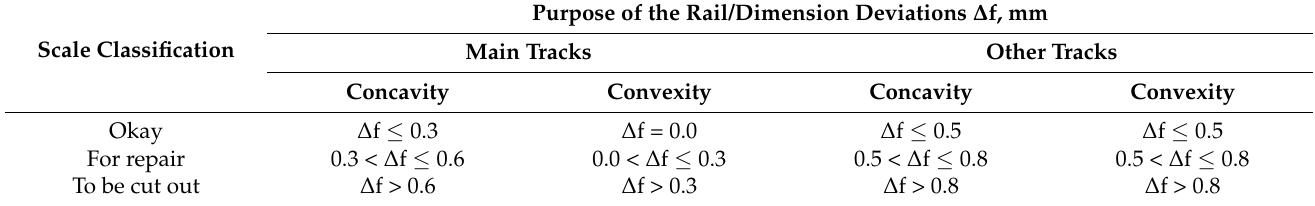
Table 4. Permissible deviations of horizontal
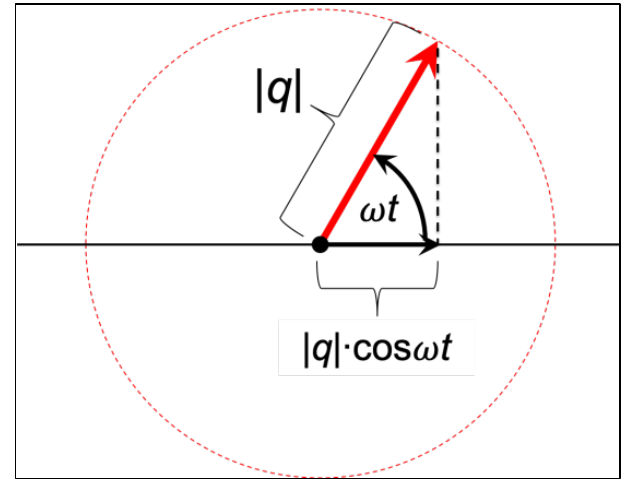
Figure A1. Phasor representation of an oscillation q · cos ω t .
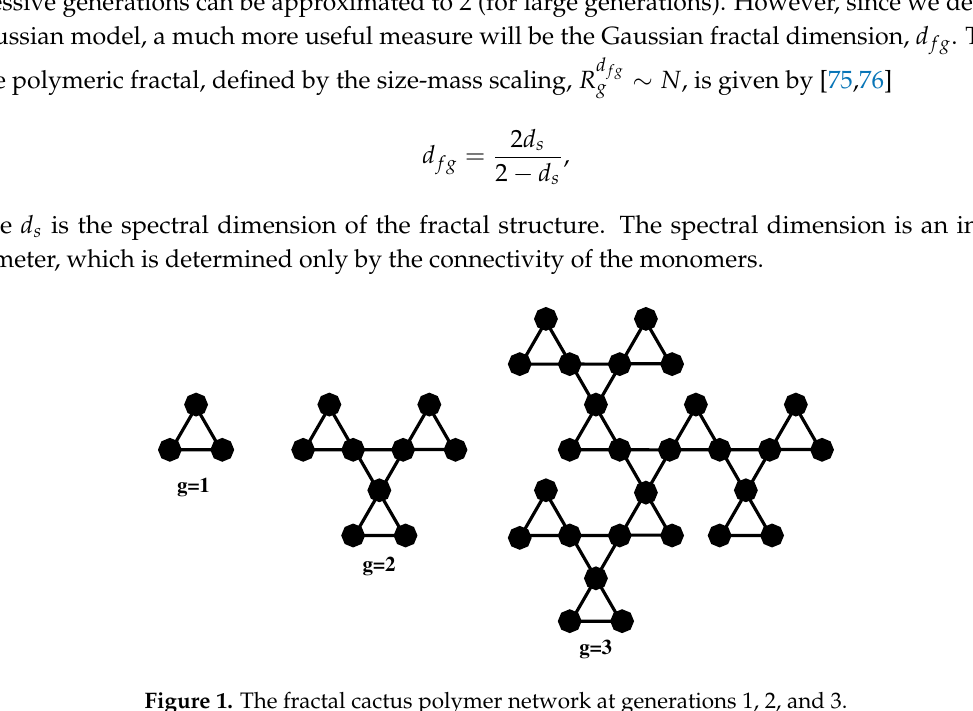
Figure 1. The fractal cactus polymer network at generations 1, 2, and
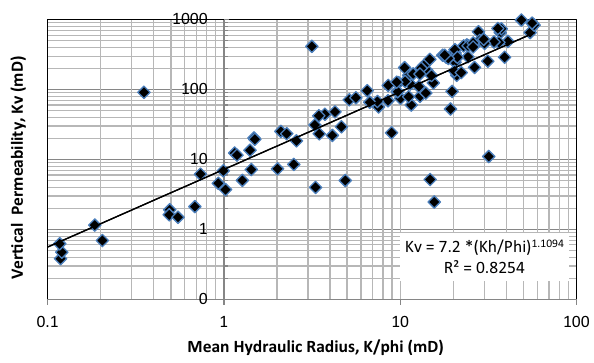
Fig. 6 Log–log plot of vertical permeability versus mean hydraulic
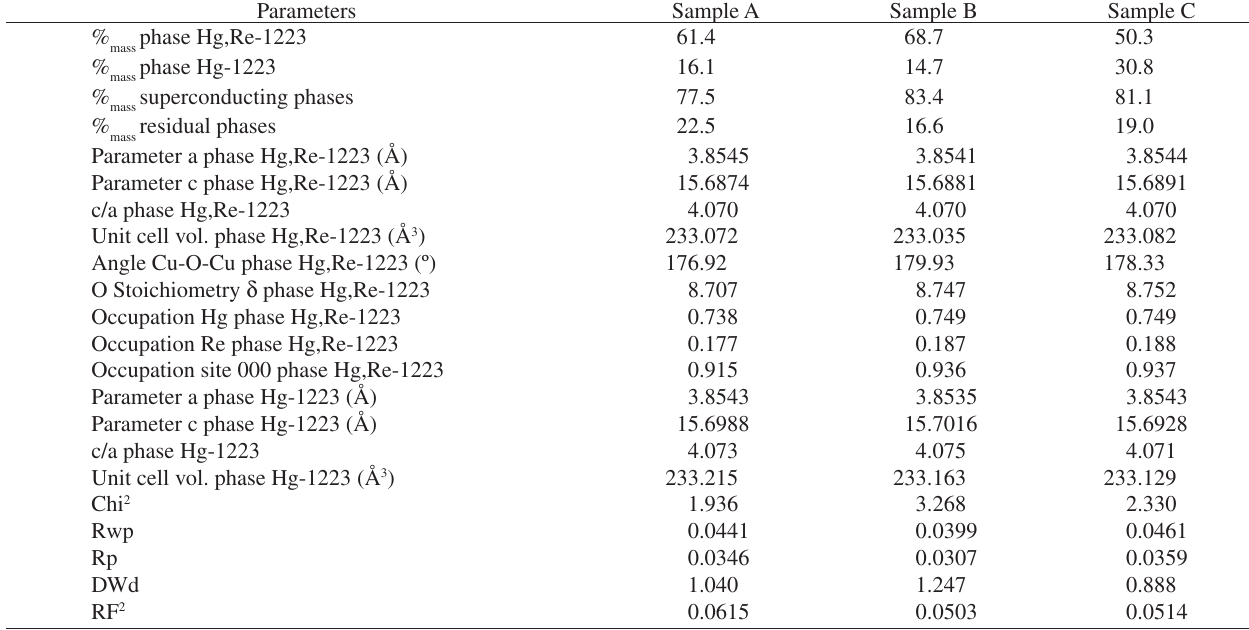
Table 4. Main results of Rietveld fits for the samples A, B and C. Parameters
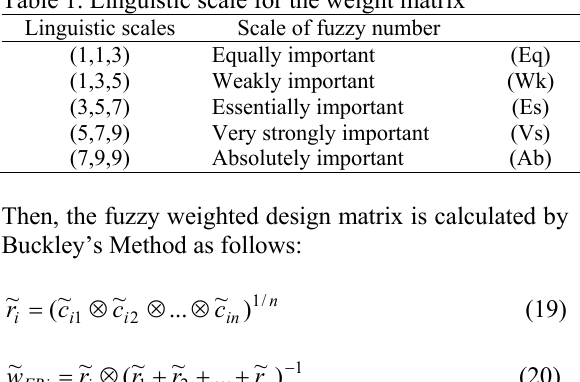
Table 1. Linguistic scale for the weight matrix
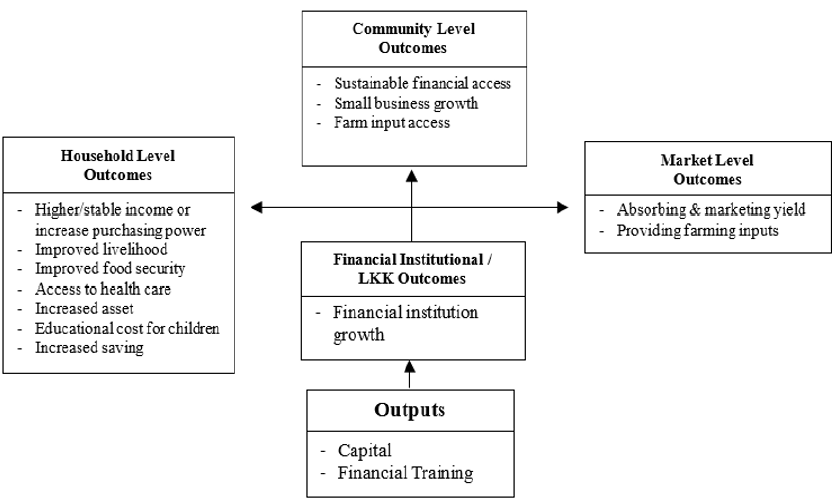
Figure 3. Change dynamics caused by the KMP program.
:::::
** What you need to do **
The answer is each line from the entries above in which the word "Figure" occurs.

** Exercise result **
Figure A1. Phasor representation of an oscillation q · cos ω t .
Figure 1. The fractal cactus polymer network at generations 1, 2, and
Figure 3. Change dynamics caused by the KMP program.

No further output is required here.